Closed portal08 closed 8 months ago

portal08 commented 1 year ago

What I'm doing wrong? I use the following command to try to rotate the monitor 90 degrees:

SetResolution.exe SET -w 1920 -h 1080 -o 1 -m2

I get "Couldn't find a matching Display Mode."

If I omit the '-o 1' it sets resolution just fine. Any ideas? Thanks

afarouk commented 5 months ago

Hi, We notice that you have closed this issue as 'not planned'. Is it possible to reopen this issue? We tried using this and had the same result. We tried to look into the source code and notice that there seems to be a type for 'Orientation', while everything else is just int, and the parser is parsing the -o argument into type 'Orientation', etc.
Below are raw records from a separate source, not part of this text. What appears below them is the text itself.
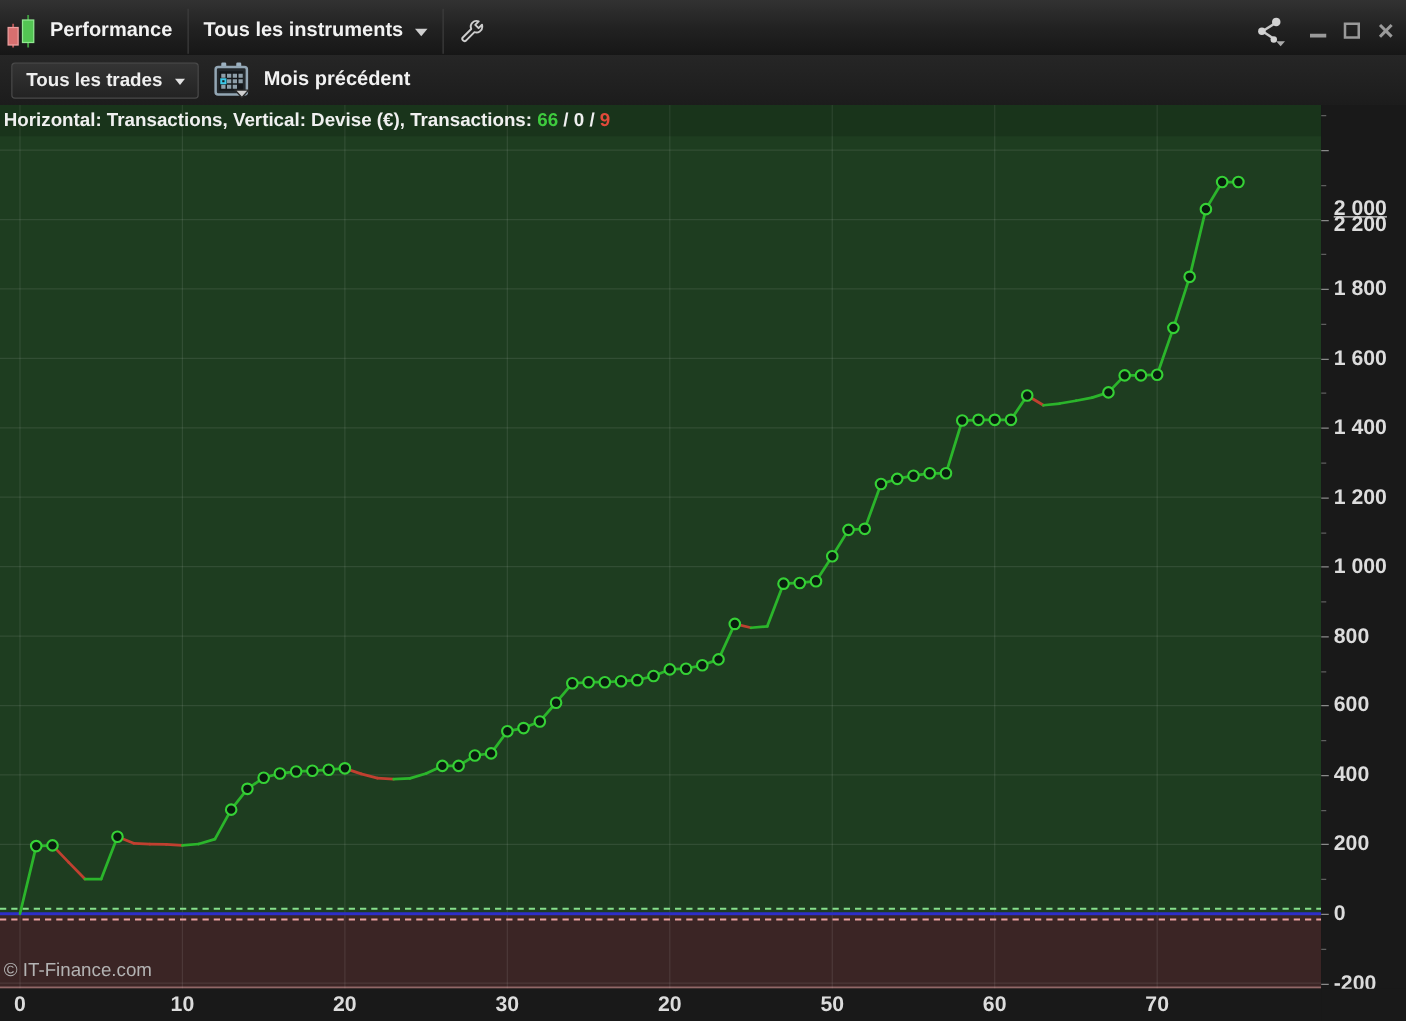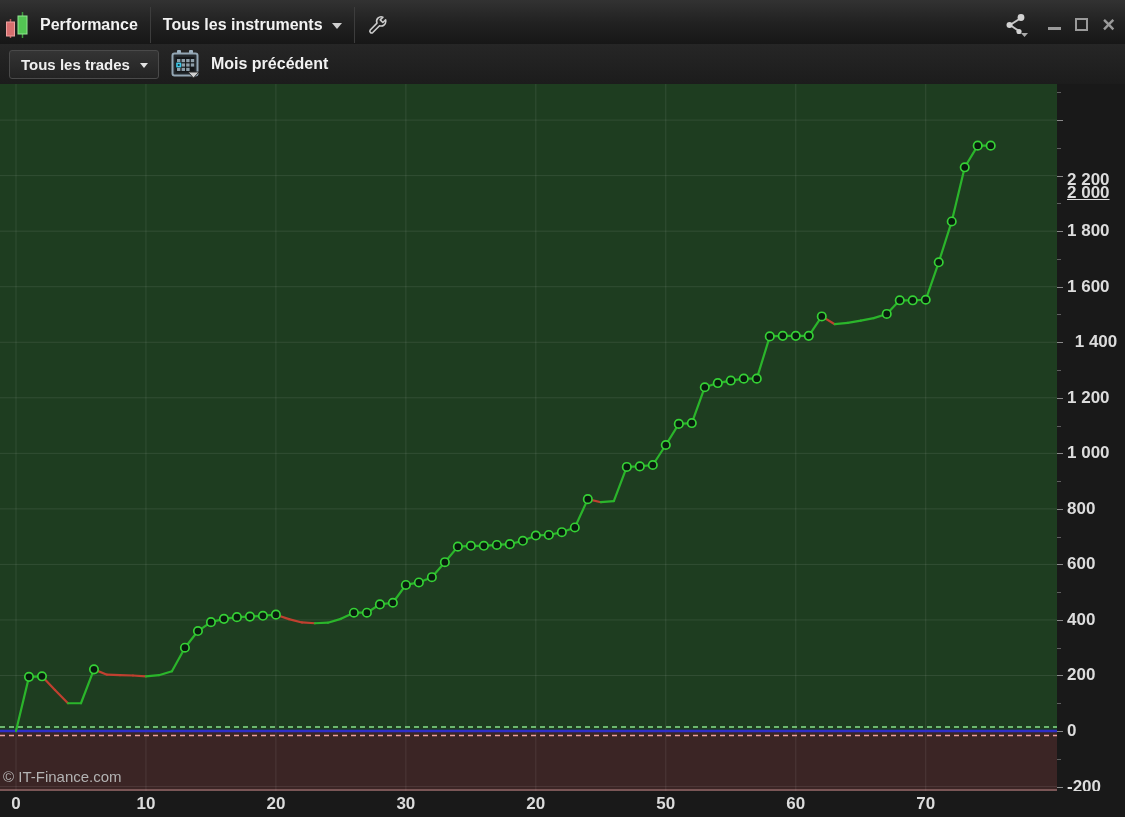"Horizontal: Transactions, Vertical:" div.chart-header-band { html: none -> <div> <span><span>Horizontal: Transactions, Vertical: Devise (€), Transactions: </span><span>66</span><span> / </span><span>0</span><span> / </span><span>9</span></span> </div> }
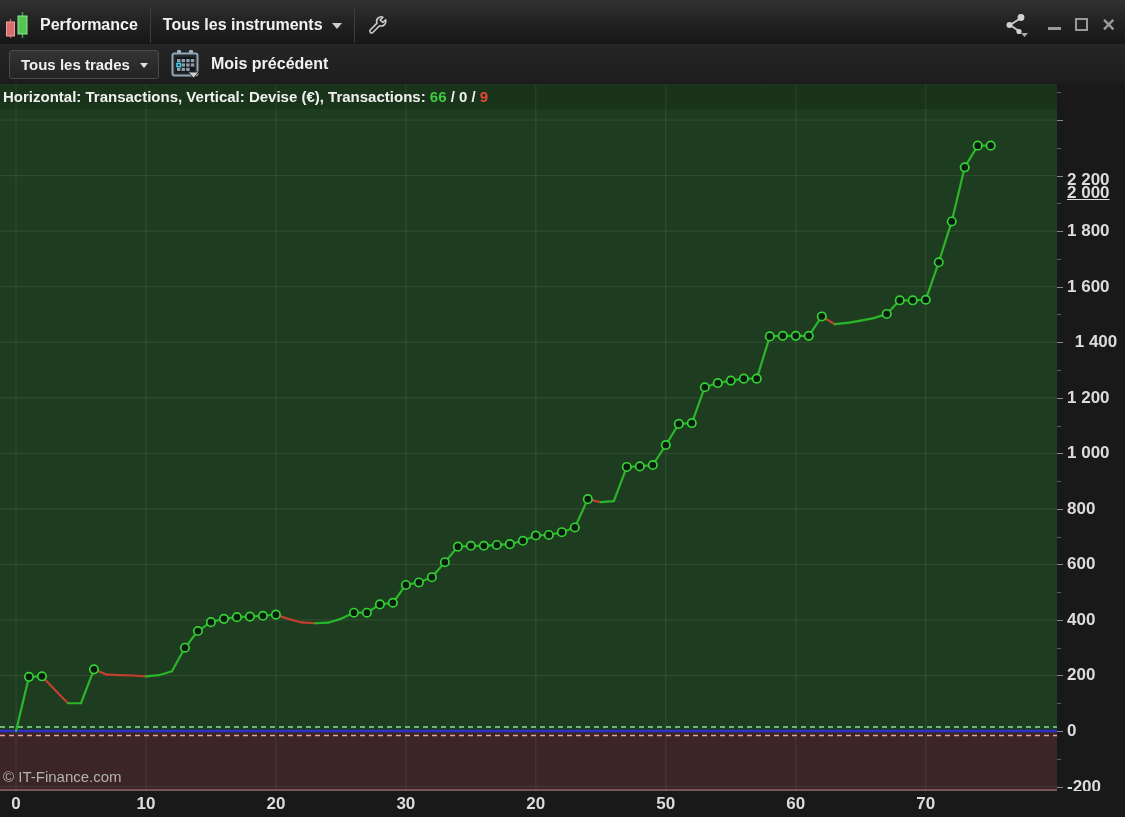"2 000" div.ylab { top: 99px -> 73px }
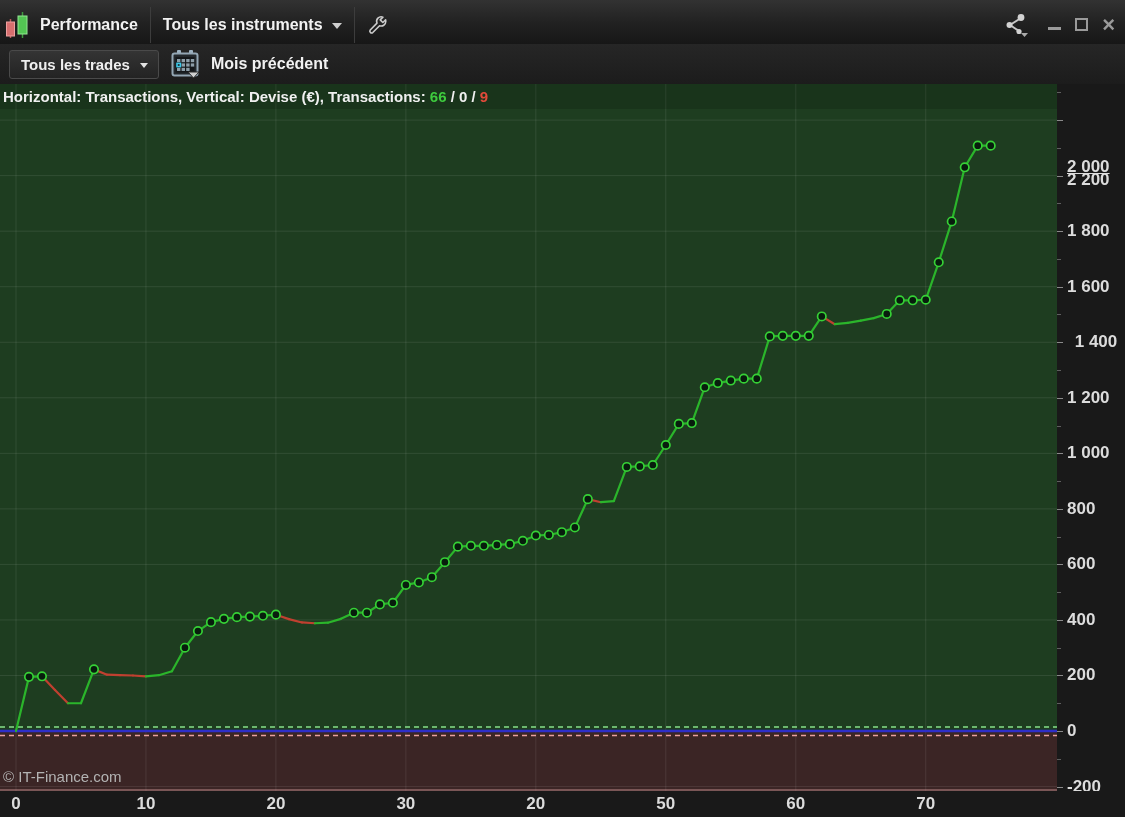"1 400" div.ylab { text-align: center -> none }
If I understand it correctly, this should be unnecessary and we just need to parse orientation into an int (like other arguments), and that should work. However, I am from Java and not familiar with CSharp and may have misunderstood the code.
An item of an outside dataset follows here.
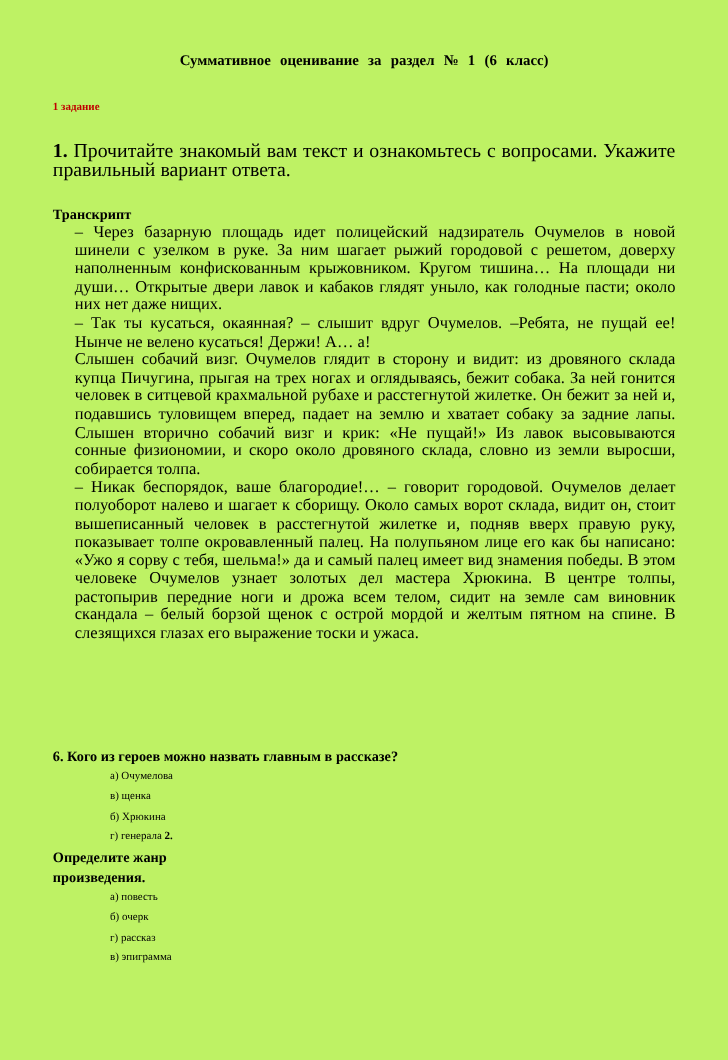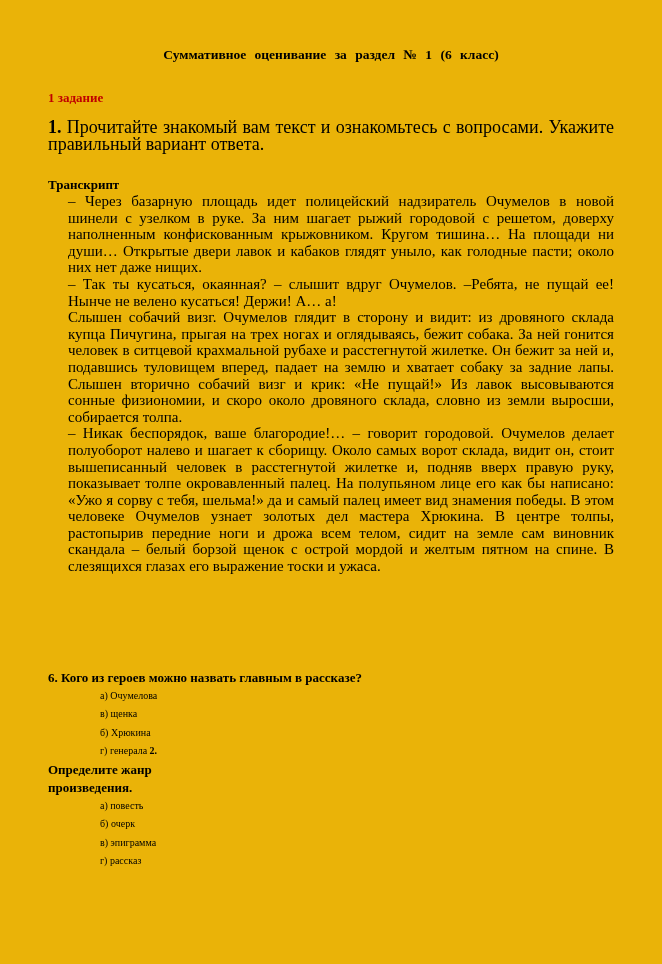"Суммативное оценивание за раздел №" .page { background: #eab308 -> #bef264 }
You tool is very helpful for us, so thanks for the work you have done already.

--Alamgir

RickStrahl commented 5 months ago

The -o argument is parsed into an enum which translates to an int value that is set. I'm setting it here in SetDisplaySettings()

mode.dmDisplayOrientation = (uint)set.Orientation;

The value is getting set - the API call however is not respecting it it looks like.

When I try to set the orientation to anything other than zero it tells me I'm using an invalid mode, which is correct as my monitor doesn't support changing orientation.

afarouk commented 5 months ago

I may have found the solution or answer. The microsoft API seems to require all values including the orientation for every command. If it is not included, it defaults to 0 (or landscape). Then... based on the landscape orientation, it gives an error claiming that the resolution is not available (1080x1920), which is correct IF the orientation is landscape. If we set the orientation to 1 (portrait), then the command works fine and the resolution is changed.

In short, we have to specify the orientation in every command, even though it happens to be the current orientation.

So, neither your code nor microsoft has any bugs, but it is an ugly API that ignores current orientation and assumes the default when orientation is not provided. You can update your documentation, if you have time. Also, since we are switching orientation in our monitors quite frequently, I would be happy to do any testing for you.

Once again, thank you for your efforts.

afarouk commented 5 months ago

In the case of the original issue, he has to specify orientation as 0 (as he found out), and that is the correct behavior.

RickStrahl commented 5 months ago

That is correct - you always have to specify the orientation as that's part of the command. The tool doesn't read the current orientation so we can't assume that orientation. It would also be hard to make consistent.

The default is landscape since 99% of monitors run in that mode - so the Microsoft and our default is senisible.

Bottom line you have to be explicit, except if you're expecting the default.